## INSTRUCTIONS TO FOLLOW:
Can you return the records below exactly as they stand, but only from the first line through the one with "index mcp: (644, 811)"?
THE RECORDS START
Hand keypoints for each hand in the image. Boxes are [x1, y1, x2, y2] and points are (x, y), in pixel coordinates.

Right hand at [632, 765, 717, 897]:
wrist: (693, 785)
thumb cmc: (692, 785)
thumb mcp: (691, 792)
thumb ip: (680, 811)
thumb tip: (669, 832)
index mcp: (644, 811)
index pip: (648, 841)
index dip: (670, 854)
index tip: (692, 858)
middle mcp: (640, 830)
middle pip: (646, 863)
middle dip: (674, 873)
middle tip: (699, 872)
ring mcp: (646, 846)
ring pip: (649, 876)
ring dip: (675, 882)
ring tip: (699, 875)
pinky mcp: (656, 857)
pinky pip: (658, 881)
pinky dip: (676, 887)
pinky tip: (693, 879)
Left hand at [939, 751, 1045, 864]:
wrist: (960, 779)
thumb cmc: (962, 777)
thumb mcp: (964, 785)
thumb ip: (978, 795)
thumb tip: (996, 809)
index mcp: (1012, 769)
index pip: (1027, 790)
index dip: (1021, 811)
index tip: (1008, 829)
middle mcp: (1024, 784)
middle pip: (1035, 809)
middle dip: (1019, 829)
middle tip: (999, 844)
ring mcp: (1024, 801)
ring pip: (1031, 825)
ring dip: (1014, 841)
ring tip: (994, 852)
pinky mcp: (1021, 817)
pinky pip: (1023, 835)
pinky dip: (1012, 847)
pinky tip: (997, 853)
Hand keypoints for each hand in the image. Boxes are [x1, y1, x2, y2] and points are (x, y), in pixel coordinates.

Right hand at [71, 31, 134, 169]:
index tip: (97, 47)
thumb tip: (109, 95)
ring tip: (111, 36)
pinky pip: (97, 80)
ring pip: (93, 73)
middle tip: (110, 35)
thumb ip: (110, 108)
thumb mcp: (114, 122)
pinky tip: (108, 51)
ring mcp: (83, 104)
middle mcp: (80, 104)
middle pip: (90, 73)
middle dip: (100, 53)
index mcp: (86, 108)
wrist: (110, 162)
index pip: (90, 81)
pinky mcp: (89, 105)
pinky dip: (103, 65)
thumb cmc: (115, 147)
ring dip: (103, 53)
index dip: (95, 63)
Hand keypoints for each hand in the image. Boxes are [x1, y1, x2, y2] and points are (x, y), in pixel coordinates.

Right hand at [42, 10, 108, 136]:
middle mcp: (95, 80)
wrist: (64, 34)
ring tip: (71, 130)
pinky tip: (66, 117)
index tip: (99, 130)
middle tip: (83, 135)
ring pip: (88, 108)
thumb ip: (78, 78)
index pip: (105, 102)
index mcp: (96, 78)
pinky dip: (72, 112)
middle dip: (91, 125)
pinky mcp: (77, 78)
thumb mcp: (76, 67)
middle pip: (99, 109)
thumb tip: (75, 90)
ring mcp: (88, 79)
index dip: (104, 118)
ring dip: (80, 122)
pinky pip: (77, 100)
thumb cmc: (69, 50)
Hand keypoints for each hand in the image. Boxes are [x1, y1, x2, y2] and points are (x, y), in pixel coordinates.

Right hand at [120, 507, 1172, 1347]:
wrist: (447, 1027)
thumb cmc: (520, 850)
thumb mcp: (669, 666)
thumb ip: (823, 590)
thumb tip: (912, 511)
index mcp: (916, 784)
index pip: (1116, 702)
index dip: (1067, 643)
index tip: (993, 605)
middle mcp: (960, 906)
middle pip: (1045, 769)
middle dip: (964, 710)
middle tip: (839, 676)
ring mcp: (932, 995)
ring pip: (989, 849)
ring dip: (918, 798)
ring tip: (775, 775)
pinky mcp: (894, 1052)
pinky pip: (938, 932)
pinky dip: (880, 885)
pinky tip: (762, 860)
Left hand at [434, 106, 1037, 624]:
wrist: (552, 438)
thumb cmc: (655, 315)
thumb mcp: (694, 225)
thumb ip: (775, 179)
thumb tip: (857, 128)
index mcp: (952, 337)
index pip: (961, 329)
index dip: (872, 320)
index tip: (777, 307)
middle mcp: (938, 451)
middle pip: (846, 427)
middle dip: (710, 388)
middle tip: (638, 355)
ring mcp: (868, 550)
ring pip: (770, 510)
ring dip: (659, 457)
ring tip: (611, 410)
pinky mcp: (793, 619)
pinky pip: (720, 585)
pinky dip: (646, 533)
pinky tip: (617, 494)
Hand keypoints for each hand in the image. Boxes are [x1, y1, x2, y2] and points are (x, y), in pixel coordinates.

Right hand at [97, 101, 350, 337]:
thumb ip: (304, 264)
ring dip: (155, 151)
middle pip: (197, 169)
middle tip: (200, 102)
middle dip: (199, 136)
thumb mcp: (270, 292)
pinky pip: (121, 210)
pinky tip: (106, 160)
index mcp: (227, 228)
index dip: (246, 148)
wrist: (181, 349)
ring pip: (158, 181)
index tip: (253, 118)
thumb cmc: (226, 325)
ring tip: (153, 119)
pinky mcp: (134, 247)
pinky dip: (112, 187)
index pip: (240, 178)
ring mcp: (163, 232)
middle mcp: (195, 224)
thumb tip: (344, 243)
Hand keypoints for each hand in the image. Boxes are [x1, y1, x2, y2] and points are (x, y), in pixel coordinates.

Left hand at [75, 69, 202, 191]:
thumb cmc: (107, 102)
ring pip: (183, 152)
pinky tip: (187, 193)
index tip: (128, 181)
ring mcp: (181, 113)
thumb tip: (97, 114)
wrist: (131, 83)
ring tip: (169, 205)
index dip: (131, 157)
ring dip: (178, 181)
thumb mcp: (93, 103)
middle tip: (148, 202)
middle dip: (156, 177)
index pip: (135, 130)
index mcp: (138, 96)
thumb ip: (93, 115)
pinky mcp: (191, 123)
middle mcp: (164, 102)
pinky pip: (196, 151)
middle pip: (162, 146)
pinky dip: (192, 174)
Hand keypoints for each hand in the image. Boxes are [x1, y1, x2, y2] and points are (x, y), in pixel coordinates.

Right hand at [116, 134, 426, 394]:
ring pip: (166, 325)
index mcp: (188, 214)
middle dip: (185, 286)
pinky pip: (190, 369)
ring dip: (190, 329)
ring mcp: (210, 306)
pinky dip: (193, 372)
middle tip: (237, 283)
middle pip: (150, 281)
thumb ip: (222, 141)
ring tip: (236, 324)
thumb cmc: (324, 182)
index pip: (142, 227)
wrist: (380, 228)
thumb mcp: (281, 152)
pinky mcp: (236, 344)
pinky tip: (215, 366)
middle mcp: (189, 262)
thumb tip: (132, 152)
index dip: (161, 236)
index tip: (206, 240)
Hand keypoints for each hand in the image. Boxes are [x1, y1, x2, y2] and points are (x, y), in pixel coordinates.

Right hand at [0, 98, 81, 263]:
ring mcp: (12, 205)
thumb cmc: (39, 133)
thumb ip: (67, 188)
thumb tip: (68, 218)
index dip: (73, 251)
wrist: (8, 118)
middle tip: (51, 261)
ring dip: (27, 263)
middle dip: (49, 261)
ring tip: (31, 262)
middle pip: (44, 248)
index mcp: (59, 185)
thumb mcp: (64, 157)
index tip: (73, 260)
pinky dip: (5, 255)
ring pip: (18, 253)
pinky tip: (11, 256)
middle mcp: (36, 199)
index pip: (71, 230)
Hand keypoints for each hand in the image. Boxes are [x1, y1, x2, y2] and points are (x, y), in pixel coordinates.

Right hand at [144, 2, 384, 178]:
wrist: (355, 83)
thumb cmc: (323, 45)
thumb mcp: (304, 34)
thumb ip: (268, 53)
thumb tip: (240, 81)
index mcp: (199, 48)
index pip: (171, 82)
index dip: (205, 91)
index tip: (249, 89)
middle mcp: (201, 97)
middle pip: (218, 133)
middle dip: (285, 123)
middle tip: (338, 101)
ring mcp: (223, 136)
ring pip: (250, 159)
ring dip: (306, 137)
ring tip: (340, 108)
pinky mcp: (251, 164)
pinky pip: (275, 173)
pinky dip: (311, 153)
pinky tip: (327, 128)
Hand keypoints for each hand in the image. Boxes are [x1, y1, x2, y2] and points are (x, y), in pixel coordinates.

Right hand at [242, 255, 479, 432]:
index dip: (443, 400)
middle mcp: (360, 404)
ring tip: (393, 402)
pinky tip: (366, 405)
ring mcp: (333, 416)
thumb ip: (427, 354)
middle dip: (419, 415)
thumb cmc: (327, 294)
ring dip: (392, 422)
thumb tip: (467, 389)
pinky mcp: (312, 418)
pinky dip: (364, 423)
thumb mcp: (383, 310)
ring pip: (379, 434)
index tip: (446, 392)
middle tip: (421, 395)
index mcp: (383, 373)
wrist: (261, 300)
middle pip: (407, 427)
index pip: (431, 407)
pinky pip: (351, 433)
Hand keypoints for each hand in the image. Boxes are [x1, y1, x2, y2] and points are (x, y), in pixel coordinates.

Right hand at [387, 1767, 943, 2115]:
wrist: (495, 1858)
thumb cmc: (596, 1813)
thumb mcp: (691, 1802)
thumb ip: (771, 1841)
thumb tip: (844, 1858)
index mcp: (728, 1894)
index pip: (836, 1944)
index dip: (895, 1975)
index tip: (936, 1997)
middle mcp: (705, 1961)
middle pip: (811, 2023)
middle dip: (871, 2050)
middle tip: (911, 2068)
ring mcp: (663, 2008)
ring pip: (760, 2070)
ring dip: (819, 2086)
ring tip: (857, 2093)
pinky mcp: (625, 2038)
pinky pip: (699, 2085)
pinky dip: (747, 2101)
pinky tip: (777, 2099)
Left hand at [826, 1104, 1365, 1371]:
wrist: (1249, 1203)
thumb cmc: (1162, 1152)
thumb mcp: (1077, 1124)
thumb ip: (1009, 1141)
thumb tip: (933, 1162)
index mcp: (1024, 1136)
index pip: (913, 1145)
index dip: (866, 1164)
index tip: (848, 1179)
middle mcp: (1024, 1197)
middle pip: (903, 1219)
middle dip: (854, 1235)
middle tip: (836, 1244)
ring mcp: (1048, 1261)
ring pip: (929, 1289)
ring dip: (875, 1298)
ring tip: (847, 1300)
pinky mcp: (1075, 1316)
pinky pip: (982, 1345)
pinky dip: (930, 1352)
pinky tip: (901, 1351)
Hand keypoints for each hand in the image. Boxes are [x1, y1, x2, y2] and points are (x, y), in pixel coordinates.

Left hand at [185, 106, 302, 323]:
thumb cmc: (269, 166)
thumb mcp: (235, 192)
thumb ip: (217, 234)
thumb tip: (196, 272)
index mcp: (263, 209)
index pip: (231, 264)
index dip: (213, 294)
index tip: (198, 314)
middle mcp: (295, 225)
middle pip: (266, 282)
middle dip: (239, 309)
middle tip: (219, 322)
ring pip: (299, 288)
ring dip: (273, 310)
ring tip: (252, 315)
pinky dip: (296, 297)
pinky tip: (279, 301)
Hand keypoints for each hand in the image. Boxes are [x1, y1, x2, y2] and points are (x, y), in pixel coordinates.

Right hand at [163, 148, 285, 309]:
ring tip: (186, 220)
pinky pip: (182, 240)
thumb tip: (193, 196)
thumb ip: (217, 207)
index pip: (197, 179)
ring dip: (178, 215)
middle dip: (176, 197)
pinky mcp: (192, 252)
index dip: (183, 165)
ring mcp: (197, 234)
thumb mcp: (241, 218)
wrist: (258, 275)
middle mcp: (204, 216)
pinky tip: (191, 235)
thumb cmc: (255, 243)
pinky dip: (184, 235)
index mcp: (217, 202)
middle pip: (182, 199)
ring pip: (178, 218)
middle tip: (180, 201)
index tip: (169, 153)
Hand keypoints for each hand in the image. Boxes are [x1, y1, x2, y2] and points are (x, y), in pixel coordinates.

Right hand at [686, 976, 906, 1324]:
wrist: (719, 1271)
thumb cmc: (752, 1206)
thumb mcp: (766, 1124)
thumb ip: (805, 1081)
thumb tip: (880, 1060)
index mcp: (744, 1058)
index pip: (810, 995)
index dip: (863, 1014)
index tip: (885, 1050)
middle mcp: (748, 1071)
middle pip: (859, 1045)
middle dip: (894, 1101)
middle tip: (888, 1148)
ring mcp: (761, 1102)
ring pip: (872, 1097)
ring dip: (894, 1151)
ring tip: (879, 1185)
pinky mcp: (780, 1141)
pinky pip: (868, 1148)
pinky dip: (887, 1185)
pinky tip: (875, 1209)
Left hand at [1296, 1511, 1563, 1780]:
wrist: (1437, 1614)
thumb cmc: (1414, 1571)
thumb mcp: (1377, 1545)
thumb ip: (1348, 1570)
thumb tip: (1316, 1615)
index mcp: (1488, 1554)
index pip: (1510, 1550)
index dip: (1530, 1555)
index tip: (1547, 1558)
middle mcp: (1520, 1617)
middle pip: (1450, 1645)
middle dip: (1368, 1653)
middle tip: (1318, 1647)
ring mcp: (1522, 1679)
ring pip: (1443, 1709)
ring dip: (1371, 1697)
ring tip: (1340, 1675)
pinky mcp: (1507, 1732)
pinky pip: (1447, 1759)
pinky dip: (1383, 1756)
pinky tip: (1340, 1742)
THE RECORDS END
## RESPONSE AREA:
Hand keypoints for each hand in the image. Boxes are [x1, y1, x2, y2] and points are (x, y), in pixel coordinates.

Right hand at [632, 765, 717, 897]:
wrist: (693, 785)
thumb cmc: (692, 785)
thumb mcp: (691, 792)
thumb ip: (680, 811)
thumb tip: (669, 832)
index mcp: (644, 811)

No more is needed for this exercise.